Roma / Oviedo,
Agencias / P. G.
El primer ministro de Italia, Silvio Berlusconi -según su todavía esposa, un galán que «tiene necesidad de ser amado»-, afirma que «no sabía» que las «velinas», jóvenes azafatas y modelos que le rodeaban en sus fiestas, recibían mil euros por cada noche que pasaban con «Il Cavaliere», además de los gastos de transporte y hotel. Al menos, eso es lo que se desprende de las declaraciones al «Corriere della Sera» de Gianpaolo Tarantini, de 36 años, y más conocido como «el conseguidor», por su capacidad para satisfacer los deseos de Berlusconi.

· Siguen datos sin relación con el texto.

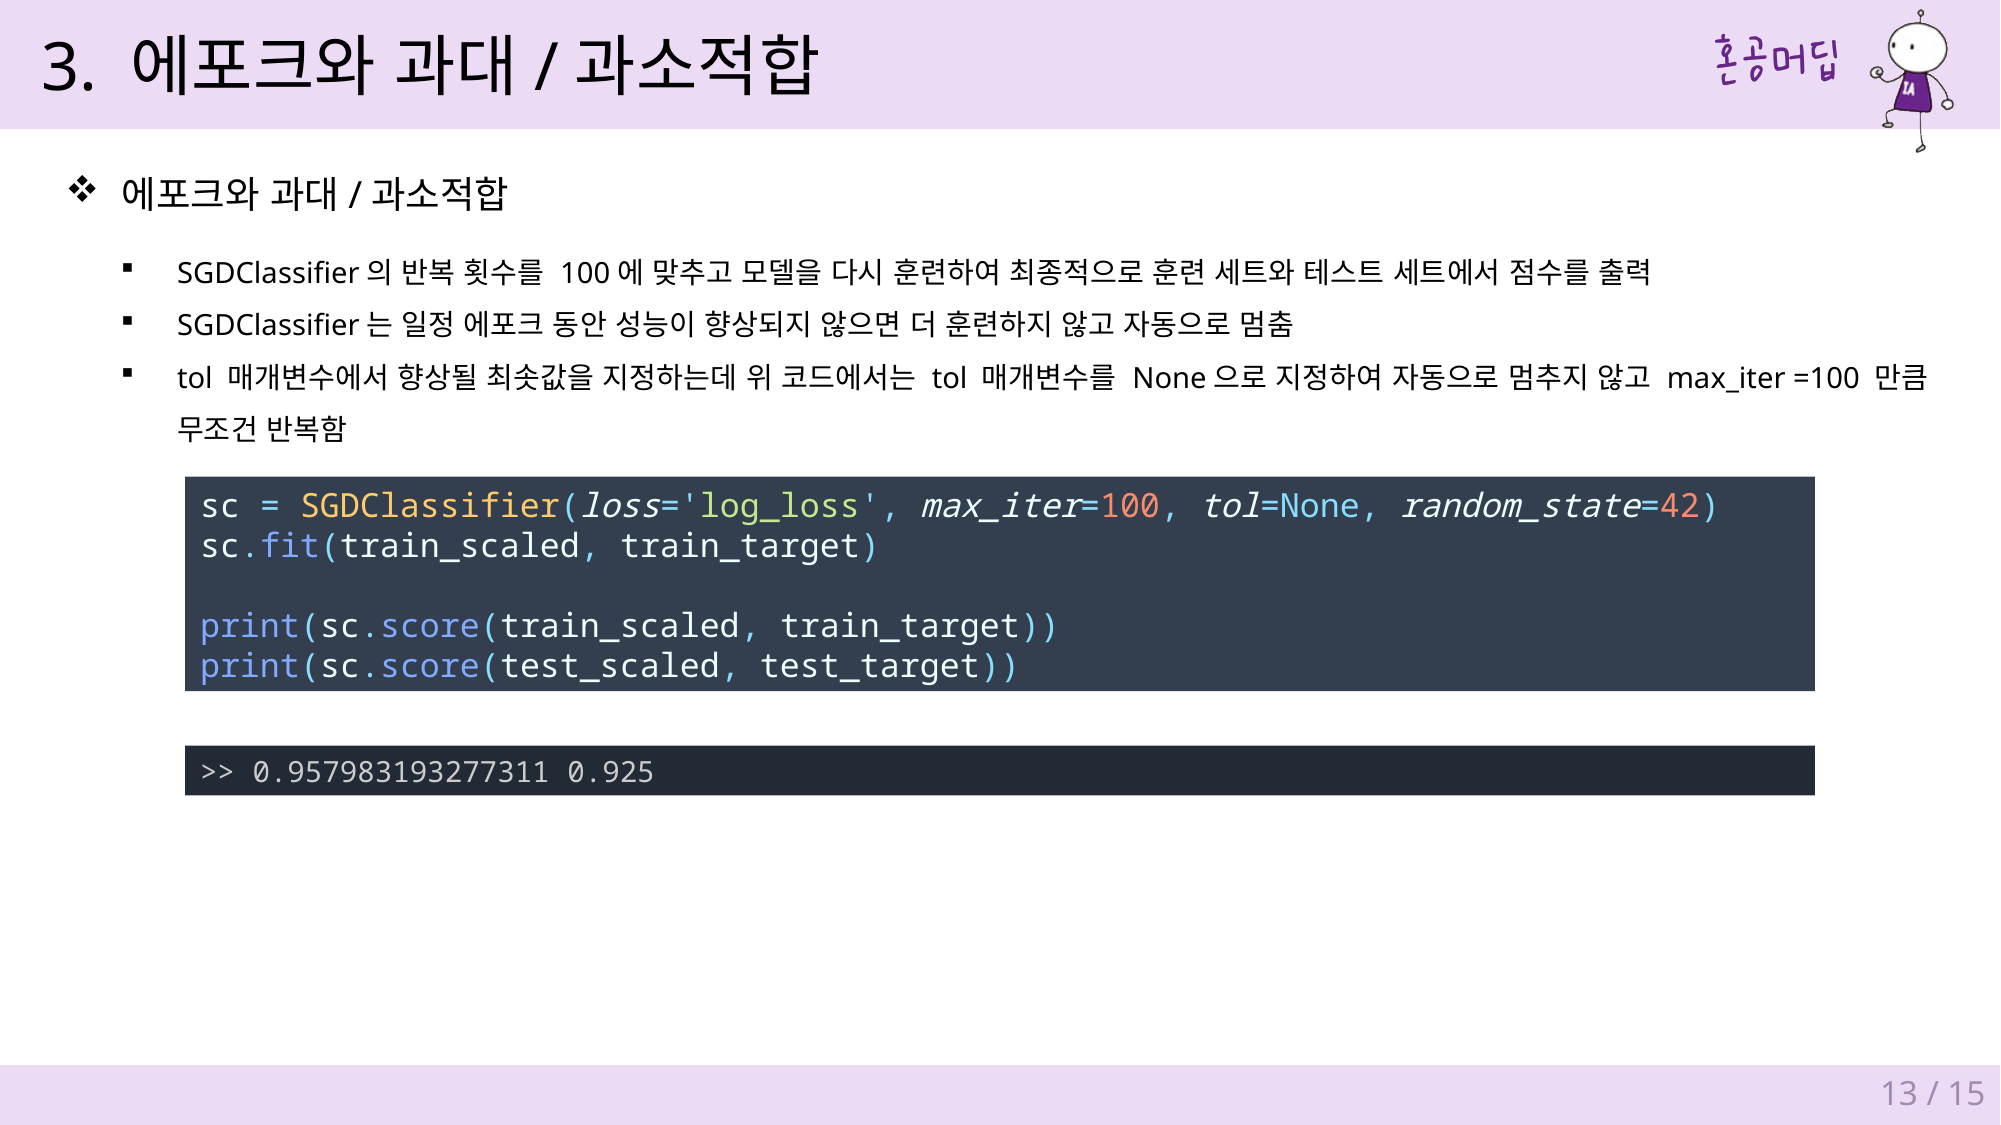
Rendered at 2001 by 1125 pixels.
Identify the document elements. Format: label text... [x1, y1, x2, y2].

text_box >> 0.957983193277311 0.925 [185, 745, 1815, 796]
text_box 에포크와 과대/과소적합 [50, 140, 525, 223]
picture [1710, 0, 1841, 130]
text_box 3. 에포크와 과대/과소적합 [26, 16, 836, 112]
text_box SGDClassifier의 반복 횟수를 100에 맞추고 모델을 다시 훈련하여 최종적으로 훈련 세트와 테스트 세트에서 점수를 출력 SGDClassifier는 일정 에포크 동안 성능이 향상되지 않으면 더 훈련하지 않고 자동으로 멈춤 tol 매개변수에서 향상될 최솟값을 지정하는데 위 코드에서는 tol 매개변수를 None으로 지정하여 자동으로 멈추지 않고 max_iter =100 만큼 무조건 반복함 [106, 229, 1952, 454]
slide_number 13 / 15 [1550, 1065, 2000, 1125]
text_box sc = SGDClassifier(loss='log_loss', max_iter=100, tol=None, random_state=42) sc.fit(train_scaled, train_target) print(sc.score(train_scaled, train_target)) print(sc.score(test_scaled, test_target)) [185, 476, 1815, 692]
picture [1868, 7, 1956, 155]
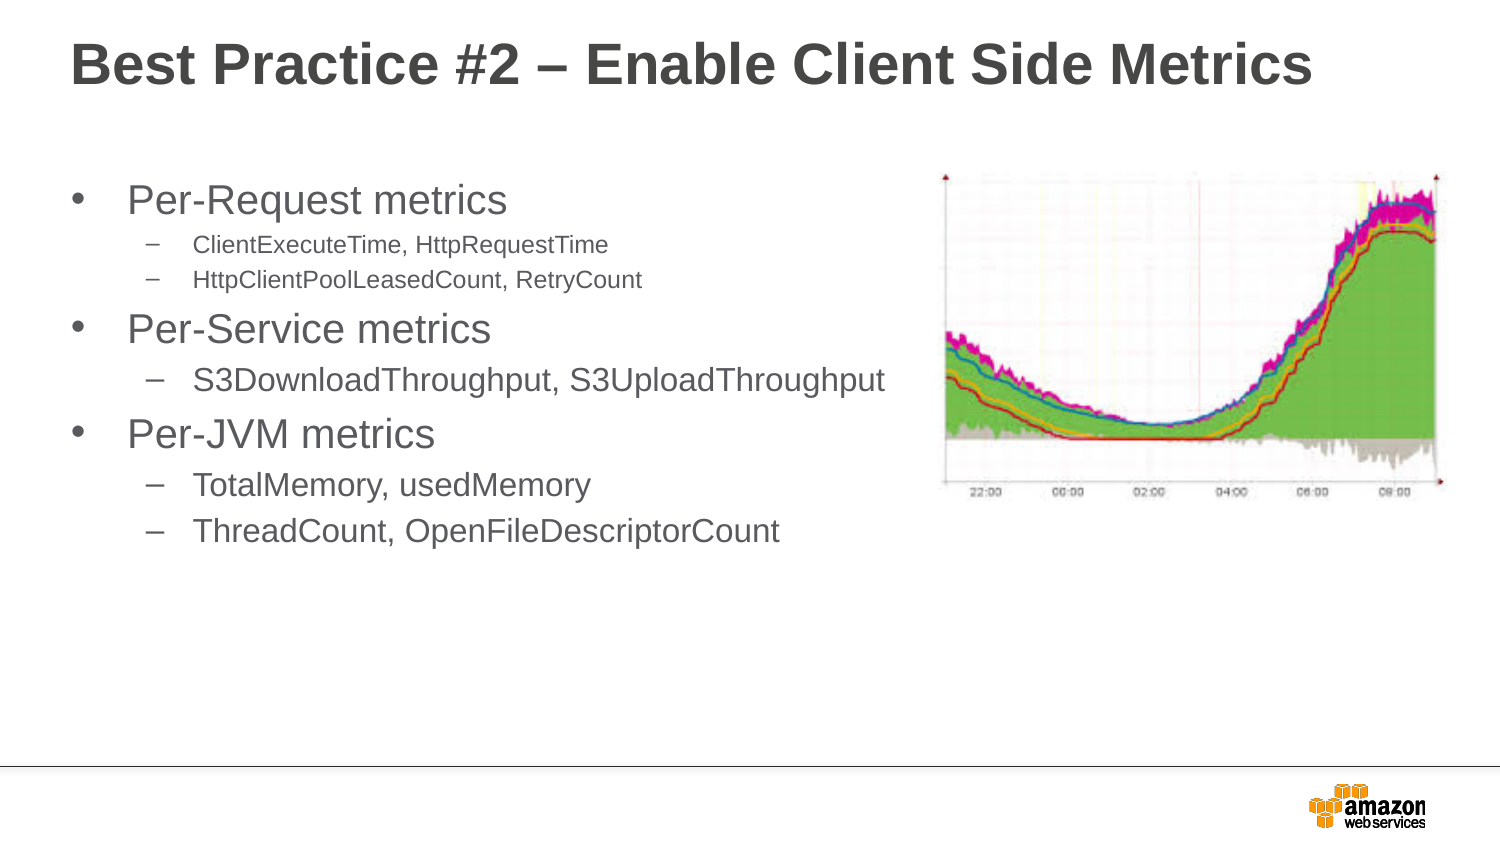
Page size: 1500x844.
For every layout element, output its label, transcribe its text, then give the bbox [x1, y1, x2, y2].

picture [938, 170, 1448, 502]
title Best Practice #2 – Enable Client Side Metrics [55, 18, 1402, 160]
list Per-Request metrics ClientExecuteTime, HttpRequestTime HttpClientPoolLeasedCount, RetryCount Per-Service metrics S3DownloadThroughput, S3UploadThroughput Per-JVM metrics TotalMemory, usedMemory ThreadCount, OpenFileDescriptorCount [55, 165, 1083, 749]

«Quiero precisar que he recurrido a la prostitución y a la cocaína a fin de crearme una red de apoyos en el sector de la Administración pública porque pensaba que las chicas y la cocaína serían mis llaves de acceso al éxito en sociedad», reconoció Tarantini. «El conseguidor» confesó que, entre septiembre de 2008 y febrero de 2009, organizó 18 fiestas para el primer ministro en su residencia de la isla de Cerdeña, «Villa Certosa» (donde fueron captadas imágenes de chicas en topless), en el palacio Grazioli de Roma (donde Berlusconi pasó una noche con la prostituta Patrizia D'Addario) y en el spa Centro Messeguet de Todi, en la región de Umbría.
Según Tarantini, un total de 30 «buenas chicas» -en las imágenes de la derecha, ocho de ellas- amenizaron las veladas de Berlusconi. «Las prefería con vestidos negros cortos y con poco maquillaje», según Tarantini, y «cruzaban los puestos de seguridad sin control».
«El conseguidor» de jóvenes, que ha dado nombres de algunas prostitutas y chicas provenientes del mundo del espectáculo y la televisión, declaró haberse gastado mucho dinero en reclutar a las muchachas y así poder intimar con el primer ministro. Tarantini, propietario de la empresa de material hospitalario Tecnhospital, quería que Berlusconi le presentase al responsable de Protección Civil, Guido Bertolaso, para venderle su material.